June 09, 2015
By Superman Anonymous
I’ve have struggled with generalized anxiety disorder (GAD) for all my life, but only was recently diagnosed. At times when my anxiety was high, I would dip into depression. In 2013, I moved away for school and my anxiety took over my life in response to all these new experiences. The depression that followed was the kind where I became very irritable, negative and hostile in my interactions with other people and towards my outlook on life. Looking back on it I can say it completely ruined any chance I had at making a successful transition professionally and forming a supportive group of friends.
Now, after going in for help two years ago, I am in the process of recovering and learning to forgive myself. It is helping me much more than I thought it would. The reason I didn’t go in for help sooner is because I did not want to admit to myself that my mental state was that bad. I kept dismissing it as something that I could control when I couldn’t. Because GAD is a genetic trait seen in my family, I was fearful of being “that bad” because of how I have personally seen GAD and depression affect my family. Furthermore, I have struggled with GAD and depression for so long on my own and successfully found ways to manage it in previously, it was hard to admit when I needed to give up fighting it alone.

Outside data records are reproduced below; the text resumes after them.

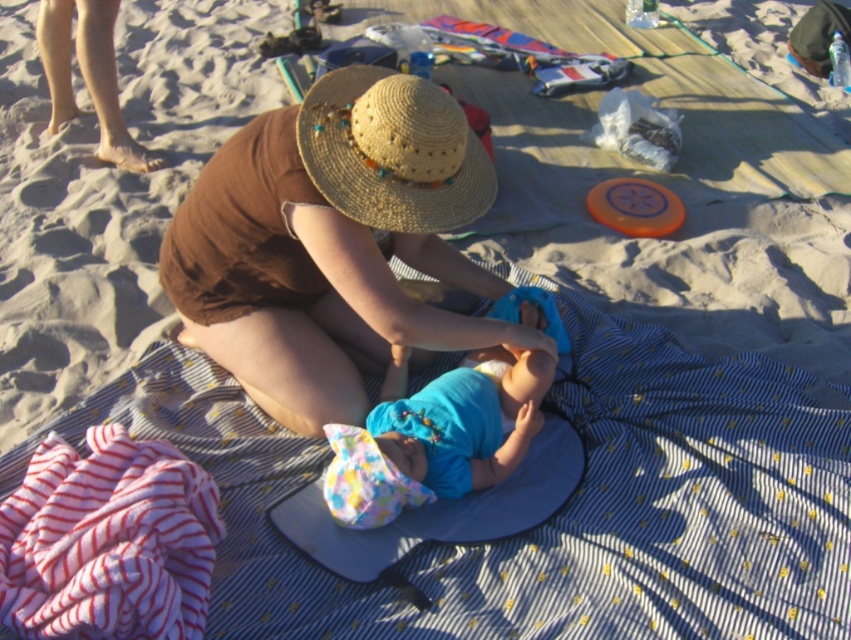
Question: Does brown straw hat at center have a lesser width compared to striped cotton towel at lower left?

Choices:
 (A) yes
 (B) no

Answer: (B)

Question: Which point is farther from the camera taking this photo?

Choices:
 (A) (129, 566)
 (B) (497, 394)
 (C) (443, 257)
 (D) (375, 70)

Answer: (C)

Question: Which of the following is the farthest from the observer?

Choices:
 (A) (420, 390)
 (B) (464, 115)
 (C) (426, 244)
 (D) (163, 628)

Answer: (C)

Question: Which point is farther from the camera taking this photo?

Choices:
 (A) (101, 618)
 (B) (420, 100)
 (C) (412, 115)

Answer: (B)

Question: Is blue fabric baby at center bigger than straw hat at center?

Choices:
 (A) no
 (B) yes

Answer: (B)

Question: Does striped cotton towel at lower left appear on the right side of blue fabric baby at center?

Choices:
 (A) yes
 (B) no

Answer: (B)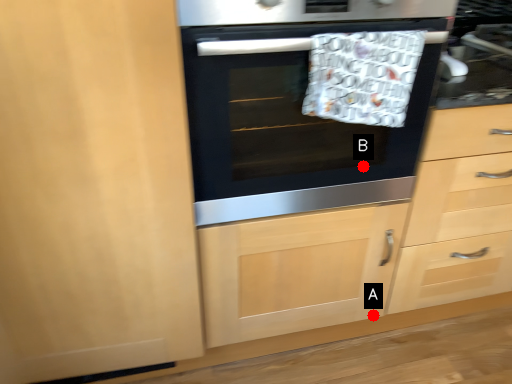
Question: Two points are circled on the image, labeled by A and B beside each circle. Which of the following is the closest to the observer?

Choices:
 (A) A is closer
 (B) B is closer

Answer: (B)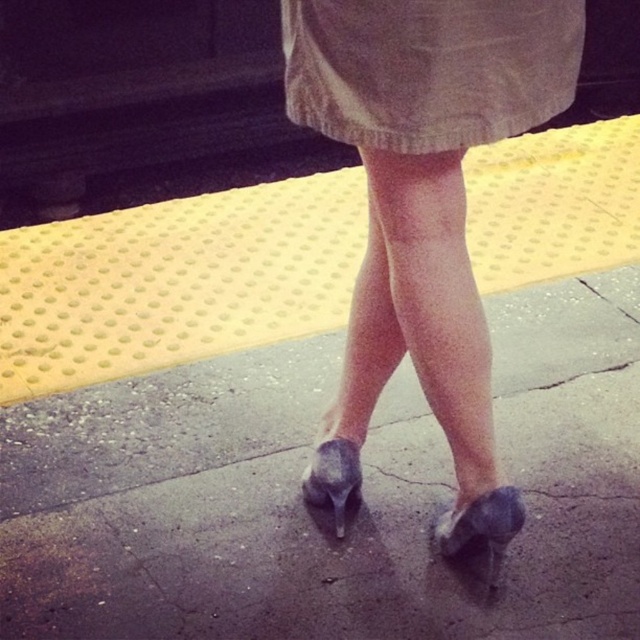
Does gray concrete sidewalk at center come in front of suede high heels at center?

That is False.

Can you confirm if gray concrete sidewalk at center is thinner than suede high heels at center?

Incorrect, gray concrete sidewalk at center's width is not less than suede high heels at center's.

What do you see at coordinates (323, 516) in the screenshot? I see `gray concrete sidewalk at center` at bounding box center [323, 516].

I want to click on gray concrete sidewalk at center, so click(323, 516).

Measure the distance between point (x=410, y=314) and camera.

Point (x=410, y=314) and camera are 1.71 meters apart.

Between suede high heels at center and suede-like gray shoe at lower center, which one is positioned lower?

suede-like gray shoe at lower center is below.

Which is in front, point (481, 120) or point (492, 577)?

Point (481, 120) is in front.

Image resolution: width=640 pixels, height=640 pixels. Identify the location of suede high heels at center. (428, 198).

Who is higher up, gray concrete sidewalk at center or suede-like gray shoe at lower center?

gray concrete sidewalk at center

How far apart are gray concrete sidewalk at center and suede-like gray shoe at lower center?

gray concrete sidewalk at center is 16.29 inches away from suede-like gray shoe at lower center.

Identify the location of gray concrete sidewalk at center. Image resolution: width=640 pixels, height=640 pixels. (323, 516).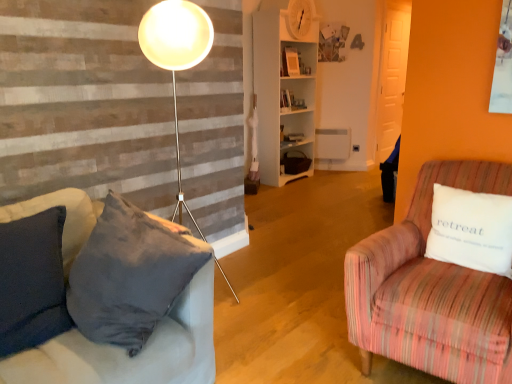
This screenshot has height=384, width=512. In order to click on white wooden shelf at center in this screenshot , I will do `click(284, 95)`.

What are the coordinates of `striped fabric armchair at right` in the screenshot? It's located at click(x=431, y=291).

Locate an element on the screen. white cotton pillow at right is located at coordinates (471, 230).

Based on the photo, is striped fabric armchair at right a part of white wooden shelf at center?

Actually, striped fabric armchair at right is outside white wooden shelf at center.

From a real-world perspective, is white wooden shelf at center on top of striped fabric armchair at right?

Yes, from a real-world perspective, white wooden shelf at center is on top of striped fabric armchair at right.

Between white wooden shelf at center and striped fabric armchair at right, which one is positioned in front?

striped fabric armchair at right is in front.

In the image, there is a white cotton pillow at right. At what (x,y) coordinates should I click in order to perform the action: click on shelf above it (from the image's perspective). Please return your answer as a coordinate pair (x, y). Looking at the image, I should click on 284,95.

Considering the positions of points (279, 155) and (440, 239), is point (279, 155) farther from camera compared to point (440, 239)?

Yes, it is behind point (440, 239).

From the image's perspective, between white wooden shelf at center and white cotton pillow at right, who is located below?

From the image's view, white cotton pillow at right is below.

Does white wooden shelf at center appear on the right side of white cotton pillow at right?

In fact, white wooden shelf at center is to the left of white cotton pillow at right.

Considering the sizes of objects striped fabric armchair at right and white cotton pillow at right in the image provided, who is bigger, striped fabric armchair at right or white cotton pillow at right?

striped fabric armchair at right is bigger.

Locate an element on the screen. studio couch lying in front of the white cotton pillow at right is located at coordinates (431, 291).

Who is taller, striped fabric armchair at right or white cotton pillow at right?

With more height is striped fabric armchair at right.

Is striped fabric armchair at right in front of white cotton pillow at right?

That is True.

How many degrees apart are the facing directions of striped fabric armchair at right and white wooden shelf at center?

striped fabric armchair at right and white wooden shelf at center are facing 86 degrees away from each other.

Image resolution: width=512 pixels, height=384 pixels. I want to click on studio couch lying below the white wooden shelf at center (from the image's perspective), so [431, 291].

Which object is further away from the camera taking this photo, striped fabric armchair at right or white wooden shelf at center?

white wooden shelf at center is behind.

Does point (435, 163) appear closer or farther from the camera than point (285, 111)?

Point (435, 163) is positioned closer to the camera compared to point (285, 111).

From the image's perspective, between white cotton pillow at right and striped fabric armchair at right, who is located below?

striped fabric armchair at right appears lower in the image.

How different are the orientations of white cotton pillow at right and striped fabric armchair at right in degrees?

There is a 0.0115-degree angle between the facing directions of white cotton pillow at right and striped fabric armchair at right.

Is the position of white cotton pillow at right more distant than that of striped fabric armchair at right?

That is True.

Who is shorter, white cotton pillow at right or striped fabric armchair at right?

With less height is white cotton pillow at right.

Is white cotton pillow at right inside the boundaries of white wooden shelf at center, or outside?

white cotton pillow at right is not inside white wooden shelf at center, it's outside.

From a real-world perspective, who is located lower, white cotton pillow at right or white wooden shelf at center?

From a 3D spatial view, white cotton pillow at right is below.

Is white cotton pillow at right positioned in front of white wooden shelf at center?

Yes, white cotton pillow at right is closer to the camera.

Which is nearer, [446,209] or [275,158]?

Point [446,209] is closer to the camera than point [275,158].

Where is `studio couch that appears on the right of white wooden shelf at center`? studio couch that appears on the right of white wooden shelf at center is located at coordinates (431, 291).

At what (x,y) coordinates should I click in order to perform the action: click on shelf behind the white cotton pillow at right. Please return your answer as a coordinate pair (x, y). Looking at the image, I should click on (284, 95).

From the image, which object appears to be farther from white cotton pillow at right, striped fabric armchair at right or white wooden shelf at center?

white wooden shelf at center is further to white cotton pillow at right.

Looking at this image, when comparing their distances from striped fabric armchair at right, does white wooden shelf at center or white cotton pillow at right seem closer?

white cotton pillow at right.

Considering their positions, is white cotton pillow at right positioned further to white wooden shelf at center than striped fabric armchair at right?

white cotton pillow at right lies further to white wooden shelf at center than the other object.

When comparing their distances from white cotton pillow at right, does white wooden shelf at center or striped fabric armchair at right seem closer?

striped fabric armchair at right lies closer to white cotton pillow at right than the other object.

Looking at this image, estimate the real-world distances between objects in this image. Which object is closer to white wooden shelf at center, striped fabric armchair at right or white cotton pillow at right?

striped fabric armchair at right is positioned closer to the anchor white wooden shelf at center.

Estimate the real-world distances between objects in this image. Which object is further from striped fabric armchair at right, white cotton pillow at right or white wooden shelf at center?

white wooden shelf at center is further to striped fabric armchair at right.

Where is `pillow between striped fabric armchair at right and white wooden shelf at center in the front-back direction`? pillow between striped fabric armchair at right and white wooden shelf at center in the front-back direction is located at coordinates 471,230.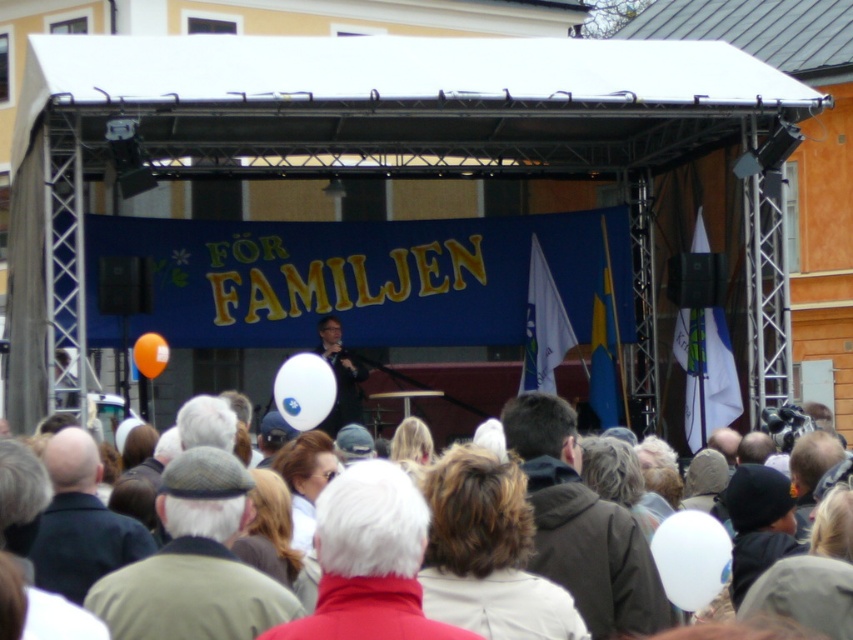
Which of these two, light brown hair at center or matte black microphone at center, stands shorter?

light brown hair at center

Is light brown hair at center thinner than matte black microphone at center?

Yes.

This screenshot has height=640, width=853. Identify the location of light brown hair at center. (486, 552).

The width and height of the screenshot is (853, 640). Describe the element at coordinates (194, 563) in the screenshot. I see `gray woolen cap at center` at that location.

Is gray woolen cap at center positioned before light brown hair at center?

Yes, it is in front of light brown hair at center.

Is point (270, 584) positioned after point (558, 586)?

No, (270, 584) is closer to viewer.

Identify the location of gray woolen cap at center. The width and height of the screenshot is (853, 640). (194, 563).

Between point (83, 484) and point (328, 420), which one is positioned behind?

The point (328, 420) is behind.

Is point (38, 577) positioned in front of point (329, 364)?

Yes.

Measure the distance between point (x=85, y=540) and camera.

A distance of 40.40 meters exists between point (x=85, y=540) and camera.

The width and height of the screenshot is (853, 640). In order to click on dark gray knit cap at lower left in this screenshot , I will do coord(80,522).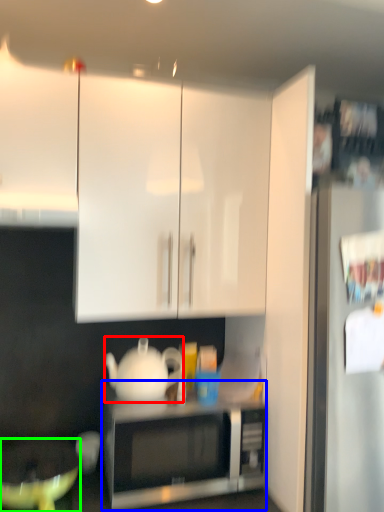
Question: Which object is the closest to the teapot (highlighted by a red box)? Choose among these: microwave oven (highlighted by a blue box) or mixing bowl (highlighted by a green box).

Choices:
 (A) microwave oven
 (B) mixing bowl

Answer: (A)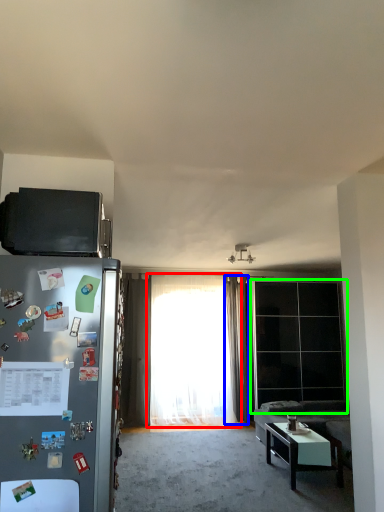
Question: Estimate the real-world distances between objects in this image. Which object is farther from curtain (highlighted by a red box), curtain (highlighted by a blue box) or glass door (highlighted by a green box)?

Choices:
 (A) curtain
 (B) glass door

Answer: (B)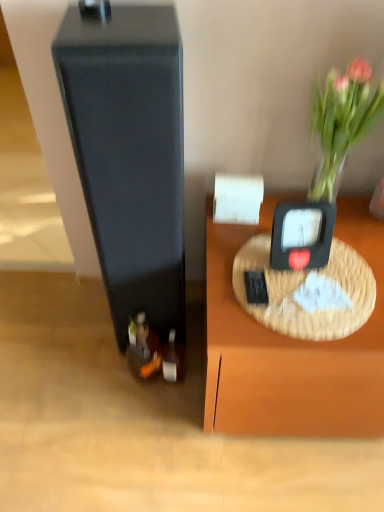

The moment I decided to get help was when I finally realized how much I’ve allowed GAD and depression to destroy my life and everything I’ve worked for. It felt like I woke up out of a deep sleep and saw the damage from a tornado that passed through while I was asleep. It was a tipping point where I felt disbelief, shock, shame, and guilt at my actions under depression, all which seemed to have gradually morphed me into an entirely different person over these past two years. If I had gotten help sooner, I could have saved myself some grace and peace of mind. My best advice is to not let your pride, independence, or the fear of mental stigma stop you from getting the help you need. Realize even the strongest people need help getting back up sometimes. Metaphorically, even superheroes need their sidekick.